La crisi del senso nel cinema di Michelangelo Antonioni
Il recente restauro di La signora senza camelie rappresenta un’ottima occasione per ripercorrere, brevemente, l’intera attività artistica di uno degli indiscussi Maestri della storia del Cinema.
Antonioni esordisce nel lungometraggio a quasi quaranta anni, con Cronaca di un amore, un film che contiene già in sé quelle che saranno le caratteristiche dominanti di tutta la sua filmografia: l’analisi psicologica, il tema della crisi della borghesia, la struttura “gialla”.
L’interesse per la vita interiore torna, prepotente, in I vinti, tre storie sul vuoto esistenziale della gioventù europea, dopo la guerra.
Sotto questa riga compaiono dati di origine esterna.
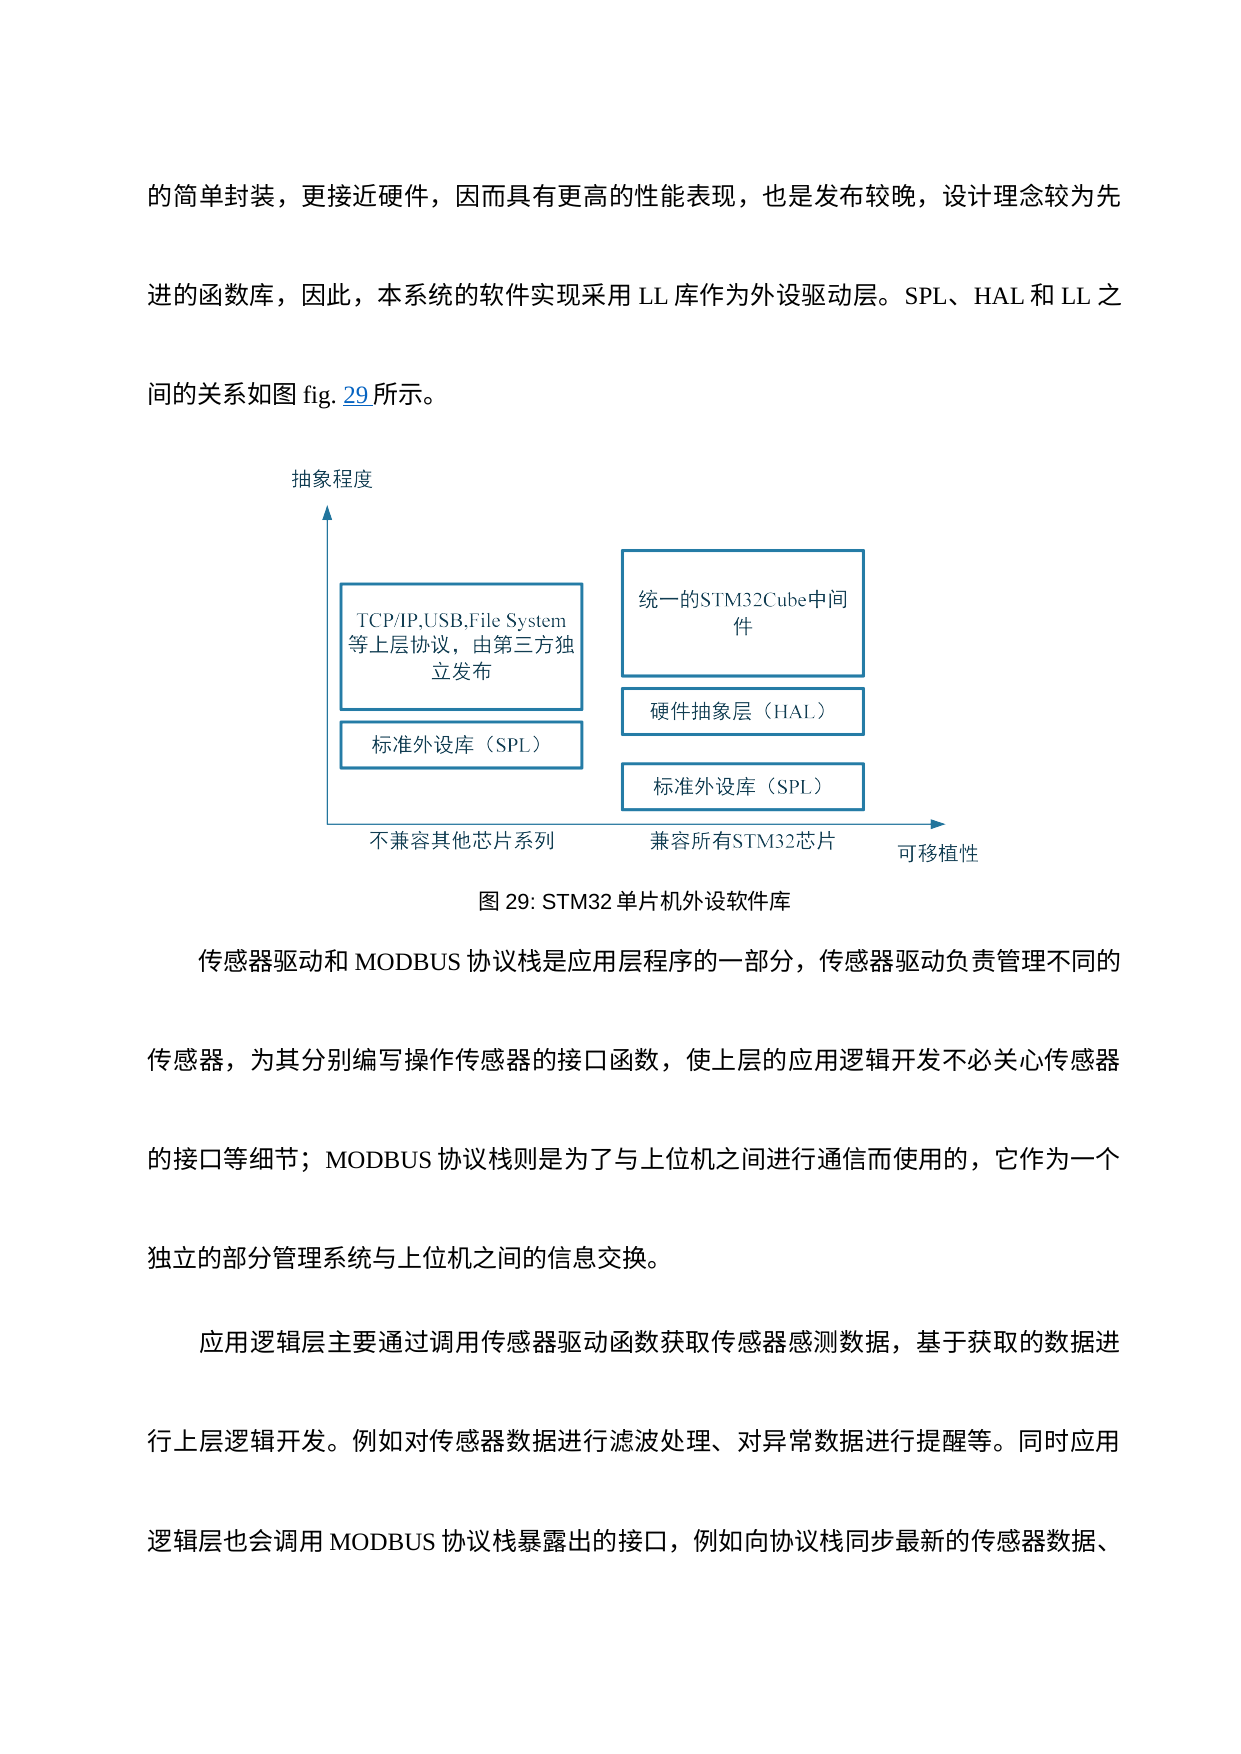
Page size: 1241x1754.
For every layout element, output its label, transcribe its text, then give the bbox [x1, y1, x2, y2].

picture [280, 463, 990, 874]
text 图 29: STM32单片机外设软件库 [148, 883, 1122, 916]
Anche nelle pellicole successive, Antonioni continua a privilegiare sentimenti e stati d’animo: così, nell’episodio di Amore in città fa parlare i protagonisti di alcuni tentati suicidi per amore; La signora senza camelie è un inquieto ritratto di donna; Le amiche tratto dal romanzo di Cesare Pavese Tre donne sole, preannuncia la sconfitta del personaggio centrale di Il grido.
Con il film del 1957 si conclude una prima fase della produzione del cineasta ferrarese e ha inizio il cosiddetto ciclo degli affetti alienati.
L’avventura, La notte, L’eclisse, Il deserto rosso più che una tetralogia costituiscono una vera e propria creazione unitaria: il bisogno disperato di Claudia, Lidia, Vittoria e Giuliana, nomi diversi per una stessa donna, di riempire il baratro interno, di superare l’angoscia, con un rapporto d’amore autentico, si scontra, inesorabilmente, con la frustrazione.
Ci sono giorni in cui avere in mano una stoffa, un ago, un libro, un uomo, è la stessa cosa – afferma Vittoria in L’ECLISSE, sancendo definitivamente l’incomunicabilità tra i due sessi.
La ricerca di Antonioni non si esaurisce, però, qui: la crisi del senso non investe solo i sentimenti ma, persino, i fatti e l’identità individuale, come dimostrano le vicende del fotografo di Blow up, che crede di vedere e non vede, e del giornalista di Professione reporter che, prima dello scambio, una volta, era un altro.
Tra i due film sopracitati si colloca Zabriskie point, con la famosa sequenza dell’esplosione dei simboli del benessere, girata al rallentatore con 17 macchine da presa, su musica dei Pink Floyd.
Il regista porta a compimento, in questo modo, la critica, presente in tutti i suoi lavori, ad un certo tipo di società e di modello di sviluppo: si pensi al mondo della Borsa in L’eclisse o al paesaggio industriale di Il deserto rosso.
Se per il film del 1964, volendo rendere le tonalità dell’angoscia, Antonioni vernicia antinaturalisticamente oggetti e ambienti, con Il mistero di Oberwald compie un ulteriore passo in avanti e sostituisce la vernice con l’elettronica.
Girando, per primo, con la telecamera, l’artista sperimenta, infatti, le possibilità di un modo nuovo di fare cinema: non certo per ottenere risultati da “special effects”, alla Coppola, ma per arricchire ulteriormente la struttura epifanica delle sue opere.
Anche se nessun blow-up consente di cogliere davvero gli avvenimenti e nonostante i misteri del sole sembrino a Niccolò diIdentificazione di una donna più abbordabili rispetto a quelli relativi alla natura umana, Antonioni continua caparbiamente a guardare, come dichiara il titolo del suo ultimo film, Al di là delle nuvole, ossessionato dalla vera immagine di quella realtà assoluta, misteriosa che nessuno vedrà mai. Fino alla scomposizione di qualsiasi immagine, di qualsiasi realtà.
Quando il cinema, come in questo caso, diventa tutt’uno con la sofferta ricerca del significato dell’esistenza, non può essere che grande arte.